# General Business Category > Entrepreneurship and Business Management Forum >  Checklist For Business Success

## Vincent

I subscribe to a newsletter by Robert Heller and Edward de Bono called Management Intelligence, but of late it's become a bit boring. I'm now receiving letters that I got when I first joined. The last one I received was one of the first sent to me and I would like to share it with the forum, called, "Your Checklist For Business Success:"




> DO YOU...    *IMPROVE*      basic, measured efficiencies continuously? *THINK*      simply and directly about what you are doing and why? *BEHAVE*      towards others as you wish them to behave towards you? *EVALUATE*      each business and business opportunity with total, fact-based objectivity?       *CONCENTRATE*      on what you do well? *ASK*      questions ceaselessly about performance, markets and objectives?  *MAKE MONEY*-      knowing that, if you don't, you can't make anything else? *ECONOMISE*      always seeking Limo (Least Input for Most Output)? *FLATTEN*      the organisation to spread authority and responsibility? *ADMIT*      to your own failings and shortcomings and correct them? *SHARE*      the benefits of success with all those who helped to achieve it? *TIGHTEN*      up the organisation wherever and whenever you can because familiarity breeds      slackness? *ENABLE*      everybody to optimise their individual and group contribution? *SERVE*      your customers with all their requirements to standards of perceived excellence      in quality? *TRANSFORM*      performance by innovating creatively in products and processes including the      processes of management?If you've scored    15 out of 15, who are you kidding?

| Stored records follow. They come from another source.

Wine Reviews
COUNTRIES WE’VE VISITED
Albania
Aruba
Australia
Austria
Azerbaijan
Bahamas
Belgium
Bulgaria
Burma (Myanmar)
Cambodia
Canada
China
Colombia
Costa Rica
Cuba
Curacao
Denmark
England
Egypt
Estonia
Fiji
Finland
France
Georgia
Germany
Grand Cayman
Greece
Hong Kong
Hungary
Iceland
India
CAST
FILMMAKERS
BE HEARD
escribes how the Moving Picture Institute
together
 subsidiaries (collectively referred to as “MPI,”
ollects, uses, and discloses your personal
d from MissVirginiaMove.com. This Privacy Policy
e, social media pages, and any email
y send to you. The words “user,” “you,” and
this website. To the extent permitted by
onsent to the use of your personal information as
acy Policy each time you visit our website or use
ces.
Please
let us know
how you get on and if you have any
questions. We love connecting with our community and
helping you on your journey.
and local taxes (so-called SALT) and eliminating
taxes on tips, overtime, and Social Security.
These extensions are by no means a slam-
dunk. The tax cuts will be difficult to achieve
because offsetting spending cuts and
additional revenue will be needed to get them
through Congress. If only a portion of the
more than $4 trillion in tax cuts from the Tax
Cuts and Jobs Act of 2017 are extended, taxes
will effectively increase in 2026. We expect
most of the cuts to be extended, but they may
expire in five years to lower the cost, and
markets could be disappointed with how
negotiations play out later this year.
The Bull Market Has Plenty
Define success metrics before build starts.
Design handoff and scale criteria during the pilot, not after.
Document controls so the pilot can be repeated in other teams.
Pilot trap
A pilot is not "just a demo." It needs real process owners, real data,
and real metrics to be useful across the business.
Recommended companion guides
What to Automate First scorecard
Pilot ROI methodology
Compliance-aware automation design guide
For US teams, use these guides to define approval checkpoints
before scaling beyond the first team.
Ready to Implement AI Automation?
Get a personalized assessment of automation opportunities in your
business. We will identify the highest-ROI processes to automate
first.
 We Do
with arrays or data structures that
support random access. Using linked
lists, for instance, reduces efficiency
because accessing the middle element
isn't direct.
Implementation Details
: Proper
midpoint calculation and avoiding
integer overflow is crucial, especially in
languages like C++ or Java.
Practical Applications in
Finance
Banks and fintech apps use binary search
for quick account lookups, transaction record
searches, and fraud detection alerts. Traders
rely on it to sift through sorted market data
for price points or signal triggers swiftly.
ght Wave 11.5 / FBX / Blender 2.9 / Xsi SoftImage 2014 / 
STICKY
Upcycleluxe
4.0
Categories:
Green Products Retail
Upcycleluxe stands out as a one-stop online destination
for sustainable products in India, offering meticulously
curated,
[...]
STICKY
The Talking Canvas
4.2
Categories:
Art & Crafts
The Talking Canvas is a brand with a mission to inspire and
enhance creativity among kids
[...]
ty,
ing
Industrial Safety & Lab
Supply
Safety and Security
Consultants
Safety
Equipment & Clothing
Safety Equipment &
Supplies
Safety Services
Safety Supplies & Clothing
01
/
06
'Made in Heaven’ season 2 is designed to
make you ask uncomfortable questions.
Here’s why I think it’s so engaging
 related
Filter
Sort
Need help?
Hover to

There are always areas of weakness. At 10    YES answers, you're doing well, but with plenty to strive for. At 5 or less,    your standards will let you down and let down your colleagues. These questions    penetrate to the heart of successful management. They have passed, and will    pass, the test of time.


That's enough business for the year - now it's time for a "long cold one"

----------


## IanF

Vincent 
I feel no.3
and no.10
are the most important

----------


## Vincent

I believe they all have a place in ones business, and at times one check will be more important than the next. It also depends on where your business is in its business cycle.

----------


## Dave A

> It also depends on where your business is in its business cycle.


I was thinking something similar. There are subtle shifts in any business which means that what needs priority attention shifts too.

Also (and this may just be me), I find it difficult to focus on 10 things at the same time. So I'll pick a couple that are the main focus at any given time and just re-evaluate my priorities from time to time.

----------